L’accompagnement soutenu que nous avons proposé, la prise en compte de sa situation globale, l’intérêt porté à son état de santé, le respect de sa temporalité ont permis un maintien, une stabilisation évitant de nouveau une rupture et un retour dans l’errance.

Prise en charge par les LHSS : comment ça fonctionne ?

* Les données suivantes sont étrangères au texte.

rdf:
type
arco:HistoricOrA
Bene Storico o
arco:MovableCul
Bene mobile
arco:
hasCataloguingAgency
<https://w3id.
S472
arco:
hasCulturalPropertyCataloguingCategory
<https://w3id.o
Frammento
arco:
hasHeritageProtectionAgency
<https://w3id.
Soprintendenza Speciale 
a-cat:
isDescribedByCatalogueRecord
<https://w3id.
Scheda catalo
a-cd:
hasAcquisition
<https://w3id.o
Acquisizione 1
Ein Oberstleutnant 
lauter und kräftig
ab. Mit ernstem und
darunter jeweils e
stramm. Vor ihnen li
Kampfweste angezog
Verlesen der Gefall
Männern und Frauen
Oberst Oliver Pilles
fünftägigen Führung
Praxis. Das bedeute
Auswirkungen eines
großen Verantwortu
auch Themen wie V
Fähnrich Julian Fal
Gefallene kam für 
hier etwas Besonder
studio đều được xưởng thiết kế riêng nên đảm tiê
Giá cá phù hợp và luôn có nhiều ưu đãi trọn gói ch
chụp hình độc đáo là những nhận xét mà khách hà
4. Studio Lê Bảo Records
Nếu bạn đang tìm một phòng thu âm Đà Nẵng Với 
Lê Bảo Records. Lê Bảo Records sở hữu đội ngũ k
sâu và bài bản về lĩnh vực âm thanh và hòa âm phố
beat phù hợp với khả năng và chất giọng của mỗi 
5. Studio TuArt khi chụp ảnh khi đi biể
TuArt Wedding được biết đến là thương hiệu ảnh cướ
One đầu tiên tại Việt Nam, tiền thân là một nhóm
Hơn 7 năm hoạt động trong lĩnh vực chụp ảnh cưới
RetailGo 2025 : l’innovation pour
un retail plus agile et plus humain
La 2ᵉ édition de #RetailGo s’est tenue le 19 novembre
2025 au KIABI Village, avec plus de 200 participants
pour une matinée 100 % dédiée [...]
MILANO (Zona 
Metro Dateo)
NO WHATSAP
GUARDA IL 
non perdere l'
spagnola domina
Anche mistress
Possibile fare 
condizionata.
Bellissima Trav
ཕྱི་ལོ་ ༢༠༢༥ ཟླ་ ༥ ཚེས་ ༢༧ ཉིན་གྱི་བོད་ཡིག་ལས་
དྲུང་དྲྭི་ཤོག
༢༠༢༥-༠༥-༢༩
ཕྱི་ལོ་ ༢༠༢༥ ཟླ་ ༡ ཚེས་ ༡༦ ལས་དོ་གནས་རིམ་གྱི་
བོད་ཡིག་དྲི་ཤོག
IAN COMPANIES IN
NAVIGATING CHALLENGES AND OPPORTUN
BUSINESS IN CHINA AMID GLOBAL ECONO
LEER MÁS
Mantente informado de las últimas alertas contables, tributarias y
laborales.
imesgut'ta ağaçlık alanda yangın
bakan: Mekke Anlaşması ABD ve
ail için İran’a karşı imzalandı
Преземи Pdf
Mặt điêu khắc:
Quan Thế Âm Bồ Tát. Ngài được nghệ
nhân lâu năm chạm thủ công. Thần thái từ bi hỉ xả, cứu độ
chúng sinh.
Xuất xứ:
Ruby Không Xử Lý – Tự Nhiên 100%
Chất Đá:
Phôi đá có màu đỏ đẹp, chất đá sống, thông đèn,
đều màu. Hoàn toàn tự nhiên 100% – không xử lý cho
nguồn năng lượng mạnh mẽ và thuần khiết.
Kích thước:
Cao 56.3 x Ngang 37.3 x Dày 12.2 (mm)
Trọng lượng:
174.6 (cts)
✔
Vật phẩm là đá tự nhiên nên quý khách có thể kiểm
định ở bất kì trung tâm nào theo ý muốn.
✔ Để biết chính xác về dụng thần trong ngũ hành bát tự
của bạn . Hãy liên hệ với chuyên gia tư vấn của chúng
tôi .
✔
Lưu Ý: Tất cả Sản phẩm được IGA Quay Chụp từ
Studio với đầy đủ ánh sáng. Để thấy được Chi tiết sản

La prise en charge des patients dans les dispositifs de LHSS vise à aller au-delà d’un « simple » rétablissement médical mais à la réinsertion durable et réussie de la personne accueillie. Aussi les journées sont organisées dans ce but avec des moments dédiés aux soins de santé, d’autres à la resocialisation et enfin à l’accompagnement social afin de créer un projet de vie digne et réalisable.
Ainsi alternent :

  • les moments de soins médicaux quotidiens où les infirmiers s’assurent que les patients vont bien, relèvent les constantes, distribuent et vérifient la prise de médicaments, changent les pansements, et si nécessaire rappellent aux personnes accueillies les consultations externes médicales du jour ;
  • les moments de repos dans les chambres individuelles ;
  • les activités collectives pour favoriser la socialisation et le bien-être mental, telles – par exemples - qu’un barbecue ou une partie de bowling sur Wii partagés avec les résidents du CHRS ;
  • les rencontres avec les travailleurs sociaux pour discuter de leurs besoins, être aidés dans leurs démarches administratives, et préparer leur sortie du LHSS.

Les dispositifs LHSS sont – à l’instar d’un hôpital – ouvert en continue via une surveillance qui est assurée la nuit et pour assurer la sécurité et répondre aux besoins urgents des patients.

Quel financement pour les LHSS ?

Les dispositifs de financement des LHSS sont souvent créés à la suite à un appel à projet de l’Agence régionale de santé (ARS) qui identifie un besoin spécifique sur son territoire. L’ARS finance les LHSS via « l'Objectif national des dépenses de l'Assurance Maladie (ONDAM) spécifique médico-social et éventuellement des cofinancements, par une dotation globale définie sur la base d’un forfait par lit et par jour. Dotation réévaluée annuellement. » (1)

En plus de l’ONDAM, il peut y avoir des cofinancements provenant de programmes spécifiques, comme le « Programme 135 (crédits FNAP) pour les nouvelles structures. Les travaux d’amélioration et d’humanisation des structures peuvent être subventionnés par l’Agence Nationale de l’Habitat (Anah), notamment pour les associations et les organismes de logement social. » (1) Dans le cas du LHSS de l’Îlot, lorsqu’il s’agit d’un besoin ou d’un projet ponctuel, le dispositif peut solliciter des crédits non reconductibles après de l’ARS. Demande qui doit être argumentée, budgétée et justifiée in fine auprès de l’Agence régionale de santé.

Ces financements permettent aux LHSS de fonctionner de manière continue d’assurer un rôle dans la cohésion sociale en fournissant les soins nécessaires aux personnes sans domicile fixe.

Les LHSS mobiles

Pour étendre l’offre de soin à des publics en errance, l’Îlot a récemment lancé le dispositif LHSS Mobile qui va à la rencontre de femmes, d’hommes et de familles, de la région d’Amiens qui requièrent cette prise en charge globale, médicale et sociale.